Kades Kajartrengguli: Kesepakatan Dilanggar, Warga Resah

Dari pihak desa, Kepala Desa Kajartrengguli, Heri Handoko, A.Md, menyampaikan keberatan keras atas pelaksanaan pembangunan yang dinilai tidak sesuai dengan kesepakatan awal antara kontraktor dan pemerintah desa.
Ia menegaskan bahwa sejak pembangunan tahap pertama, telah ada perjanjian tertulis yang disepakati dalam pertemuan di Balai Desa dan disaksikan pihak terkait.
“Perjanjiannya jelas, hitam di atas putih. Tapi dalam pelaksanaannya justru dilewati dan tidak dijalankan sesuai kesepakatan,” ungkapnya.
Menurut Heri, pembangunan tetap berjalan meskipun spesifikasi teknis dilanggar, sehingga memicu keluhan warga dan bahkan sempat memunculkan rencana aksi protes.
“Jalan ini adalah akses utama warga dan anak-anak sekolah. Harapan kami sederhana, ditambah paving agar aktivitas masyarakat dan siswa aman dan lancar,” tegasnya.
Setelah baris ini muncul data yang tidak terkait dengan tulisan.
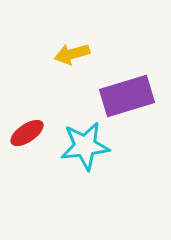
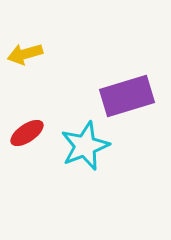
yellow arrow: moved 47 px left
cyan star: rotated 15 degrees counterclockwise
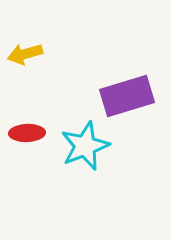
red ellipse: rotated 32 degrees clockwise
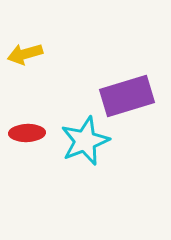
cyan star: moved 5 px up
Ia juga menyoroti kondisi jembatan yang tidak rata dengan sisi jalan lainnya, yang dinilai membahayakan pengguna jalan. Minimnya koordinasi dengan pemerintah desa juga menyebabkan tanah milik desa terdampak proyek.
“Tidak ada saluran, tidak ada rundingan dengan desa. Akhirnya tanah desa ikut termakan pembangunan,” jelasnya.
Heri menegaskan bahwa jalan tersebut merupakan jalan desa (jalan merah), sehingga setiap pembangunan wajib melalui izin dan koordinasi dengan pemerintah desa.
Desa Tegaskan Sikap: Tidak Menghambat, Tapi Harus Sesuai Spek

Terkait langkah ke depan, Kades Heri menyebut pihak desa telah berulang kali menyampaikan keberatan dan memanggil pengawas proyek. Namun, respons kontraktor dinilai belum menunjukkan itikad baik.
“Kami tidak melarang pembangunan. Silakan membangun, tetapi harus sesuai spek dan kesepakatan. Kalau disepakati lebarnya 12 meter, ya harus 12 meter, jangan dikurangi,” tegasnya.
Ia menambahkan, lemahnya pengawasan berpotensi membuka ruang penyimpangan di lapangan.
“Kalau tidak diawasi, bisa saja yang seharusnya 12 meter menjadi 10 meter. Itu yang kami khawatirkan,” pungkasnya.